Every time the Clinton's release documents that they are not required to release the swamp people create another fabricated conspiracy but the swamp people could care less if it is factual.

Bush foundation was pocketing ten's of millions of dollars a year while Bush 43 was president. Anyone who wanted to gain favor with the Bush clan could have anonymously donated unlimited amounts of cash. But not a peep from the right wing swamp people. Clinton's held to a different standard.

Now we have to listen to this BS on Clinton's health thanks to another Fox News conspiracy.

The left wing exposes facts about campaign manager Paul Manafort receiving $12 million from Russia, also working for the Russian operative running the Ukraine, all ignored by the right wing swamp people. Then Trump fires Manafort and hires Stephen Bannon of Breithbarth who is the master of conspiracy theories also catering to all the right wing swamp people such as the White supremacy groups, trying to create nationalism, getting involved with the Aryan guard, Aryan Nation. Can you just imagine if Clinton ever hired these people. OMG the world would be coming to an end

So please understand I am only trying to point out the secrecy of the Clinton families because they are held to a different standard than any politician in the history of this country.
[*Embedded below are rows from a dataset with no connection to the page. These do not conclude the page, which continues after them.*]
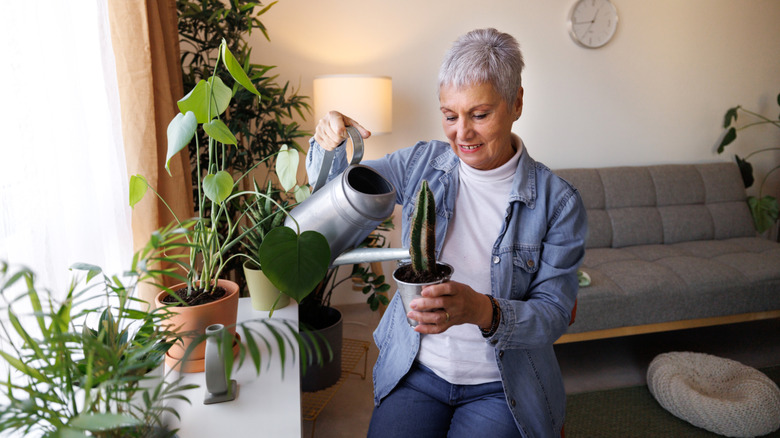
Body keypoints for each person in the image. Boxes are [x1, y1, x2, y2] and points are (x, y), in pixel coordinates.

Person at [307, 28, 587, 438]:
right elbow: (338, 195)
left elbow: (554, 315)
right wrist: (328, 145)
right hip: (416, 370)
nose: (462, 134)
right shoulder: (421, 163)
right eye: (450, 115)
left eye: (480, 114)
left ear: (517, 103)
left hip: (500, 386)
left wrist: (481, 310)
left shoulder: (558, 202)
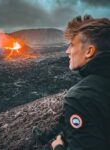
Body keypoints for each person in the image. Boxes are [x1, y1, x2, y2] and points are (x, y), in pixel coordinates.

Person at [51, 15, 110, 150]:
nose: (67, 51)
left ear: (89, 51)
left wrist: (58, 147)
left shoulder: (80, 98)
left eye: (72, 45)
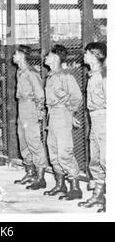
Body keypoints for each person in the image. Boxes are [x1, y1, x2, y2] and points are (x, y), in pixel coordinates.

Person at [43, 44, 83, 200]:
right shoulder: (51, 75)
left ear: (55, 57)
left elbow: (77, 97)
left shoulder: (66, 76)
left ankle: (75, 188)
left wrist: (70, 113)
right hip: (52, 115)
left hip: (62, 114)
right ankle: (60, 186)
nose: (45, 57)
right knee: (53, 152)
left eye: (48, 55)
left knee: (64, 152)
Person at [13, 45, 48, 190]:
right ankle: (30, 172)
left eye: (15, 54)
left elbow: (40, 94)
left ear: (21, 55)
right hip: (22, 107)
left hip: (30, 108)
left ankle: (41, 177)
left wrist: (39, 112)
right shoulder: (20, 72)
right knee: (23, 140)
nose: (13, 56)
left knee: (33, 141)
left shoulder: (31, 73)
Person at [78, 42, 106, 213]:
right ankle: (98, 195)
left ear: (95, 55)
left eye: (87, 53)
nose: (84, 56)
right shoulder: (93, 75)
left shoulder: (104, 75)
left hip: (104, 119)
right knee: (95, 160)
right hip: (95, 121)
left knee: (106, 160)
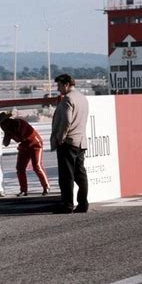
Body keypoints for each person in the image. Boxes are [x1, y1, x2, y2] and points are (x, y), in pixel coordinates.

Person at [50, 74, 89, 214]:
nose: (58, 88)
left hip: (68, 142)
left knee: (66, 176)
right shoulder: (82, 98)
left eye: (59, 85)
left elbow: (67, 120)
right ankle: (83, 204)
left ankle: (67, 205)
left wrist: (60, 137)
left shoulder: (68, 99)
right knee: (80, 174)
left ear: (66, 84)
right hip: (80, 141)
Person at [0, 111, 50, 197]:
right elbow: (6, 144)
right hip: (24, 146)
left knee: (37, 166)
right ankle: (23, 190)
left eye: (3, 123)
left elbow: (21, 135)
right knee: (20, 168)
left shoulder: (19, 123)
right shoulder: (6, 129)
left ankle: (46, 187)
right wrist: (7, 134)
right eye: (0, 124)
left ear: (8, 120)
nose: (2, 126)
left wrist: (10, 132)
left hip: (35, 144)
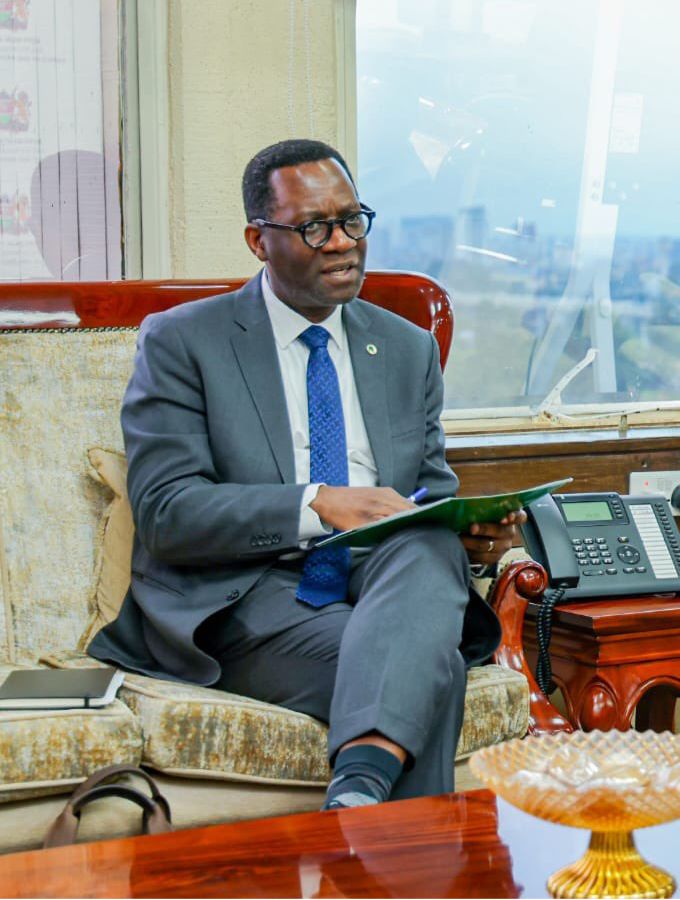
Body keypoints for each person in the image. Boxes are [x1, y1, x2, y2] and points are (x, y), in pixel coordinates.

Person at [89, 139, 523, 810]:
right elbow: (168, 513)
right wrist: (317, 504)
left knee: (429, 545)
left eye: (352, 220)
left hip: (387, 583)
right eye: (315, 227)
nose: (342, 243)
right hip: (247, 597)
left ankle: (355, 801)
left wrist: (473, 537)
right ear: (258, 241)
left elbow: (429, 498)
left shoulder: (406, 349)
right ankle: (373, 807)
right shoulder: (184, 341)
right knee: (428, 666)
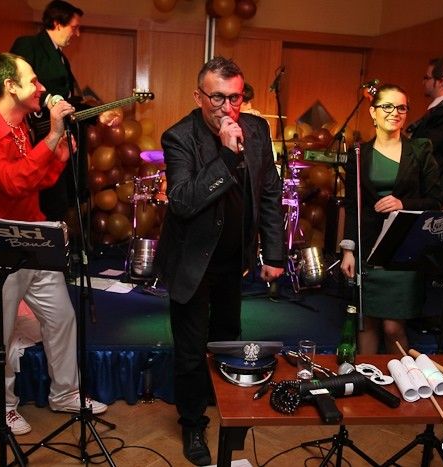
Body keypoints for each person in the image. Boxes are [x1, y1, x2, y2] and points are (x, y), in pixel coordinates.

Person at [0, 53, 106, 436]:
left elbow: (36, 180)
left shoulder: (19, 129)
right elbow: (13, 181)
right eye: (33, 80)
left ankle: (65, 393)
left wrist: (60, 151)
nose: (41, 87)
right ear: (10, 86)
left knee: (62, 318)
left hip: (33, 238)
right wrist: (51, 137)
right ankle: (2, 406)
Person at [154, 57, 286, 466]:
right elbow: (182, 201)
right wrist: (226, 156)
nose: (228, 108)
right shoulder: (179, 137)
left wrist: (273, 252)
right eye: (217, 98)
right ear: (199, 96)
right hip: (191, 262)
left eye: (236, 97)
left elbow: (269, 193)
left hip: (233, 260)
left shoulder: (257, 130)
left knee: (227, 341)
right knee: (191, 351)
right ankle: (193, 424)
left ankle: (226, 410)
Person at [340, 84, 441, 354]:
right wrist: (348, 249)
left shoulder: (420, 151)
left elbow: (435, 200)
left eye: (401, 107)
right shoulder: (359, 153)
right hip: (369, 247)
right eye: (387, 106)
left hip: (404, 250)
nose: (394, 112)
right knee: (367, 324)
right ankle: (366, 376)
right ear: (373, 112)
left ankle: (403, 376)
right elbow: (353, 206)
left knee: (393, 327)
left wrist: (403, 204)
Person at [10, 0, 84, 222]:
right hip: (35, 135)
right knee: (43, 202)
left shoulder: (62, 58)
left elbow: (69, 98)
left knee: (59, 201)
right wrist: (48, 99)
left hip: (58, 139)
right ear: (57, 23)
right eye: (74, 27)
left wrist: (99, 114)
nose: (77, 34)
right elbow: (19, 82)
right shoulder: (28, 45)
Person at [406, 57, 443, 207]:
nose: (423, 82)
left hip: (435, 189)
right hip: (429, 186)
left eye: (427, 78)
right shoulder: (441, 108)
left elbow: (427, 147)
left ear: (441, 82)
( SO PLEASE MR TRUMP RELEASE YOUR TAX RETURNS SO THIS COUNTRY CAN DISECT IT THEY WAY YOU HAVE WITH HILLARY CLINTONS. Your a lying piece of garbage that has woken up the swamp people that have been in hiding every since the civil rights bills of the 1960's but now there out in the main stream and living off conspiracy theories that all Mexicans, Muslims and blacks are coming for you and your jobs and Clinton is coming for your guns. Go back to the swamp and kill each other and let the real Republican Party begin to mend the damage you hate filled racist have done to the GOP stop blaming the left for all your failed policies. What a disgrace
Trump foundation no donor list, no financials, no ... (show quote)



Reply
Aug 27, 2016 20:56:20   #
Airforceone
 
3jack wrote:
Your distractive rhetoric will not sway me from the questions I asked in my first post. You talked about Clinton allowing access to her office and accommodating a "play for pay" scheme from the SOS office, and I asked for specifics from you, the poster. You have yet to provide those specifics, so I can concur that your post was rife with right wing talking points with nothing to support those points. Bye.
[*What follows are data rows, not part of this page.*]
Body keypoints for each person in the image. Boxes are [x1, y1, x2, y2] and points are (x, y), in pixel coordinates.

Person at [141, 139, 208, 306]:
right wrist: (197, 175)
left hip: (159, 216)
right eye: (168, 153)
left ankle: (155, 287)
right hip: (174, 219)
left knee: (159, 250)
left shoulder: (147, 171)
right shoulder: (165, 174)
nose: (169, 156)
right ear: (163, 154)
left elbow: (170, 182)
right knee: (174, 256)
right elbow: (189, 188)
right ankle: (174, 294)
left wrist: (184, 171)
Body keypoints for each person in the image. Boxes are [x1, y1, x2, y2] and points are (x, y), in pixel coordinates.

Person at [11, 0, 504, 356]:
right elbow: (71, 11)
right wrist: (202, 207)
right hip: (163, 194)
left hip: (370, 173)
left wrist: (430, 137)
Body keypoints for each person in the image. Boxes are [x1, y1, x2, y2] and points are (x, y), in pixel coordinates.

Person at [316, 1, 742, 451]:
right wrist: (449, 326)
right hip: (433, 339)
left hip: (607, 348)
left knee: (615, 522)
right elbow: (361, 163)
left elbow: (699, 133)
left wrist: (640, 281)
There has not been an answer to my topic and all I was asking was why when the Clinton's release there Taxes, foundation Financials, and there Donor list for the conspiracy theorist to put together all this BS. And by law there not required to release any of these documents. But when Bush family was asked they said no. And we know Trump will not release anything.

Now who is being transparent, if the Clinton's had anything to hide do you think they would release all this stuff. They have not even acknowledged the facts of the the state department investigation that there is no evidence that Clinton and foundation did anything illegal so pay for play is just another BS talking point dreamed up by right wing conspiracy theorist. It's the same thing with the emails did Clinton use bad judgement with the private server yes she did she admitted that. But did she break the law no it's blown so far out of proportion.